Task description - Starting at the line that has "Mercoledì 26" and stopping after the line that has "LaFilanda di Mendrisio", rewrite those lines with "20.00" replaced by "20.30" and everything else left unchanged.

(Saved entries)

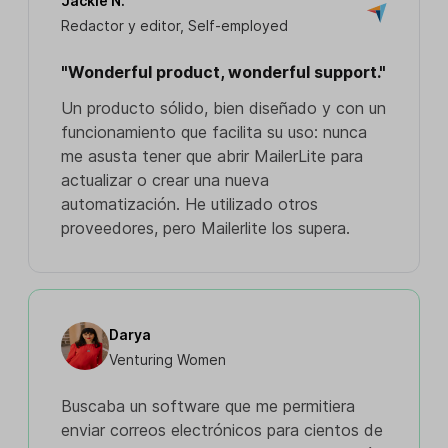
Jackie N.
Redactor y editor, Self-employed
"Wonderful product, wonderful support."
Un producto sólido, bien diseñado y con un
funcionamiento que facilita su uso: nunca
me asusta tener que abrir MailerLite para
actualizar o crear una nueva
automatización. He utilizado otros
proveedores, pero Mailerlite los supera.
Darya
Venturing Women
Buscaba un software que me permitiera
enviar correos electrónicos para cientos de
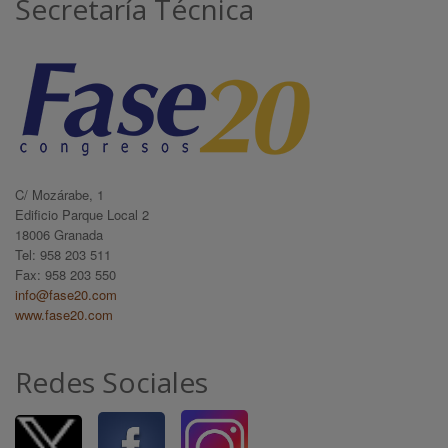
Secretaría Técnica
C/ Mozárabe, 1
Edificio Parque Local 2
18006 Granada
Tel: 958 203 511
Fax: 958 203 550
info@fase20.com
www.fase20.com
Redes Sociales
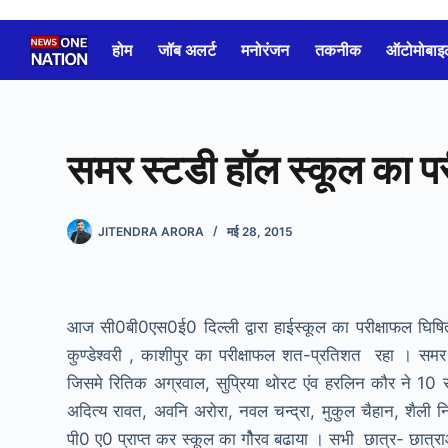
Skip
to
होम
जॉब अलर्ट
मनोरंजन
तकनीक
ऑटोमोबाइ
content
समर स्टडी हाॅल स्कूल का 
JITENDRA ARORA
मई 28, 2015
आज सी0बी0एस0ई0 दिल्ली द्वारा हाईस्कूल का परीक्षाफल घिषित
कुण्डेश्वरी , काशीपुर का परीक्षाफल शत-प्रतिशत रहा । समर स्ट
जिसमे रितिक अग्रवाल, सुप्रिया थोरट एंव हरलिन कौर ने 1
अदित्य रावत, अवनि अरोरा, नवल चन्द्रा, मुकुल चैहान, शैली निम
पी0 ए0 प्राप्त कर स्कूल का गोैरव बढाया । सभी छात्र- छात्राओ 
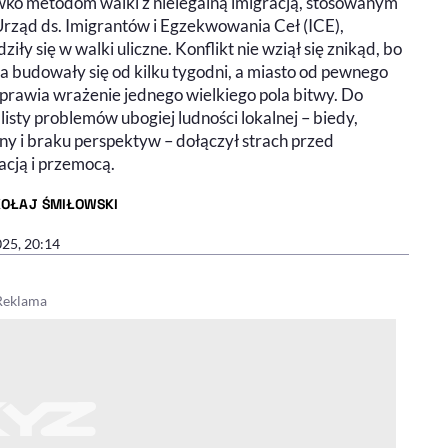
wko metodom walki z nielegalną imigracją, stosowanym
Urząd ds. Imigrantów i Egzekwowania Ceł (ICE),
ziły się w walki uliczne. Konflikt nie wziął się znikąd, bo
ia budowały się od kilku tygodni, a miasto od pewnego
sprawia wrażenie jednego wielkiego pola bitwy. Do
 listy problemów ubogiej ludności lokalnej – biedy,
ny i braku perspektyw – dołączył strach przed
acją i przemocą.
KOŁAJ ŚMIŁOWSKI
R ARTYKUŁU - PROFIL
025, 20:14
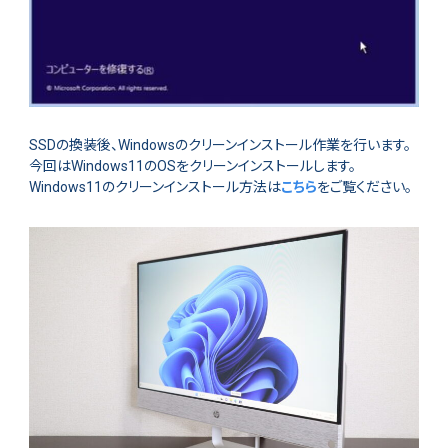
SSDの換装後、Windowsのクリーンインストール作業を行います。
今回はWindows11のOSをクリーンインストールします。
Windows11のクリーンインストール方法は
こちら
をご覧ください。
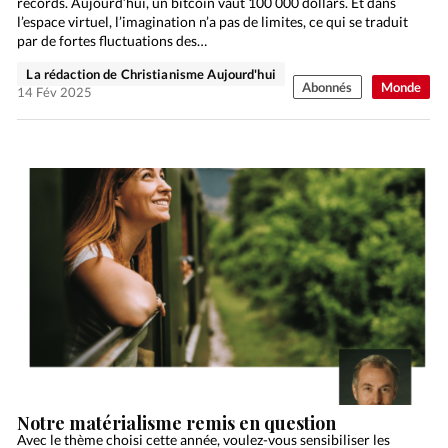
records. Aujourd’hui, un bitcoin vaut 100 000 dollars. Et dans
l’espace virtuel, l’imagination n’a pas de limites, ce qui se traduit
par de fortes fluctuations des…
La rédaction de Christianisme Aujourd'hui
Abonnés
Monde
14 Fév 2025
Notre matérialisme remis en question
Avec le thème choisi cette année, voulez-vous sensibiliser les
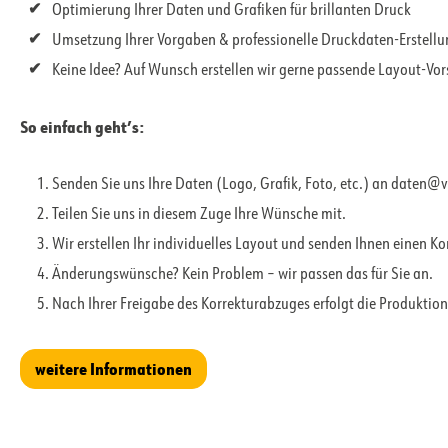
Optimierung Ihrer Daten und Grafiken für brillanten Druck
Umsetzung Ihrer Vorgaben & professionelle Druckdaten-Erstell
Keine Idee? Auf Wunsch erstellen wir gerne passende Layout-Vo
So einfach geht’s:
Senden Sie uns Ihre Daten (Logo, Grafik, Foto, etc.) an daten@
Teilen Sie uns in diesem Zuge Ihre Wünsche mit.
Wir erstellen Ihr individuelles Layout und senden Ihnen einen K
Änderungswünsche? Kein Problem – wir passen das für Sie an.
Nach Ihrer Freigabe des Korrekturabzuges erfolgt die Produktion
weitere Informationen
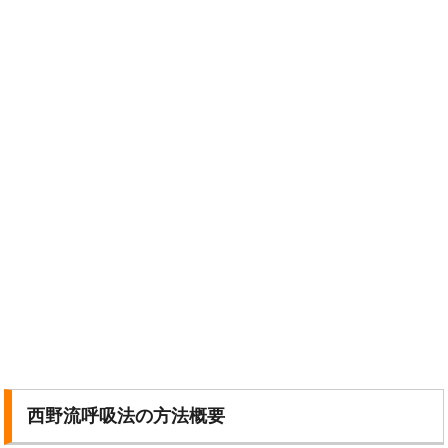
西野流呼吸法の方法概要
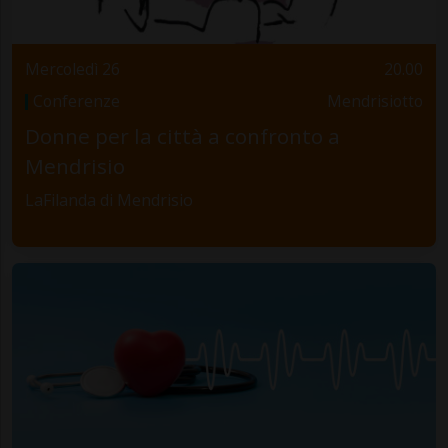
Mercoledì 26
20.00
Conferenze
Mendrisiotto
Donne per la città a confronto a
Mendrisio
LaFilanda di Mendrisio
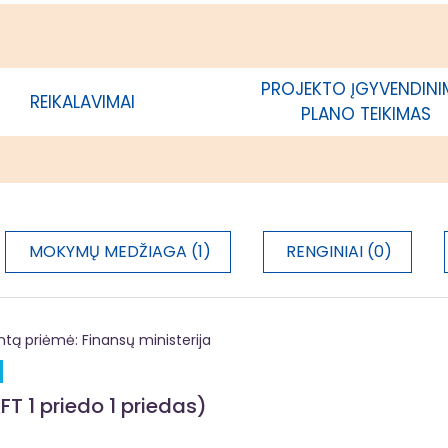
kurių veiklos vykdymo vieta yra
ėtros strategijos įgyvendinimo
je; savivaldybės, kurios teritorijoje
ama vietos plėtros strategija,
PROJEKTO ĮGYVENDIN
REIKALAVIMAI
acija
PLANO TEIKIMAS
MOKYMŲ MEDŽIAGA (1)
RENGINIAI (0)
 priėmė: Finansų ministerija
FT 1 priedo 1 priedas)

---

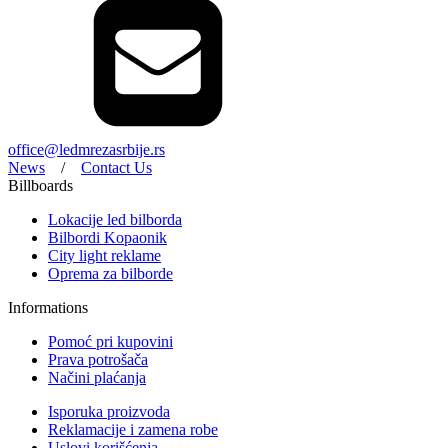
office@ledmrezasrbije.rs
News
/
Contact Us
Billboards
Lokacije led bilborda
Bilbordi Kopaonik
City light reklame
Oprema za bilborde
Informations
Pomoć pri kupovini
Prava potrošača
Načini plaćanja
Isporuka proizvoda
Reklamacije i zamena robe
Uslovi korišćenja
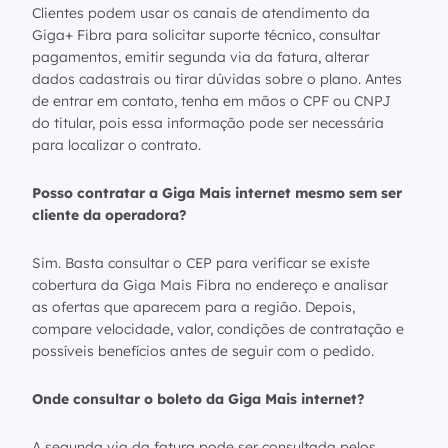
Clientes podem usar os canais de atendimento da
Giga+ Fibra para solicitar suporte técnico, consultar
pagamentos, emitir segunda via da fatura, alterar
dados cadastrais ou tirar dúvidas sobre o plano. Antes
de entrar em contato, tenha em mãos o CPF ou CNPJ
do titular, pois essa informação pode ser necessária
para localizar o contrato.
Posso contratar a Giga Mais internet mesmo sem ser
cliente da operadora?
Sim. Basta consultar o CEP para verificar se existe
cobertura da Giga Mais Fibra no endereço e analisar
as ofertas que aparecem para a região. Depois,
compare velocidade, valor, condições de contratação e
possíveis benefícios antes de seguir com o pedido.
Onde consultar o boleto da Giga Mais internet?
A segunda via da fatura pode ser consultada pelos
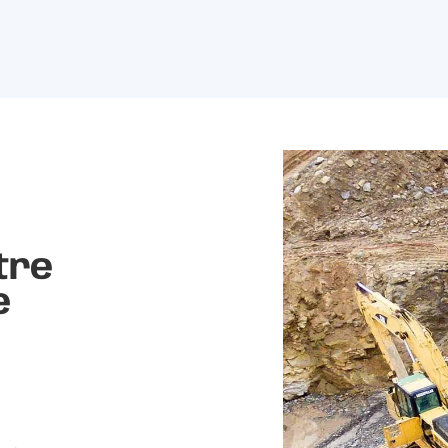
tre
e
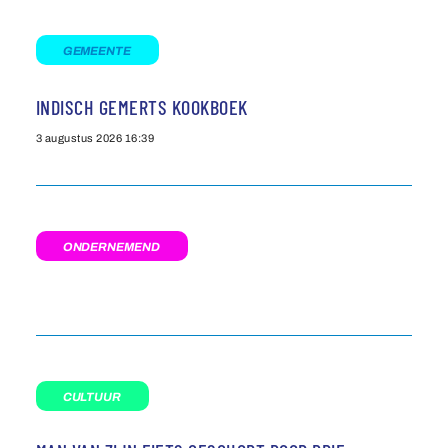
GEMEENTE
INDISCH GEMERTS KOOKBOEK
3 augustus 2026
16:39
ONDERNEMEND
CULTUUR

Finished task -
Mercoledì 26
20.30
Conferenze
Mendrisiotto
Donne per la città a confronto a
Mendrisio
LaFilanda di Mendrisio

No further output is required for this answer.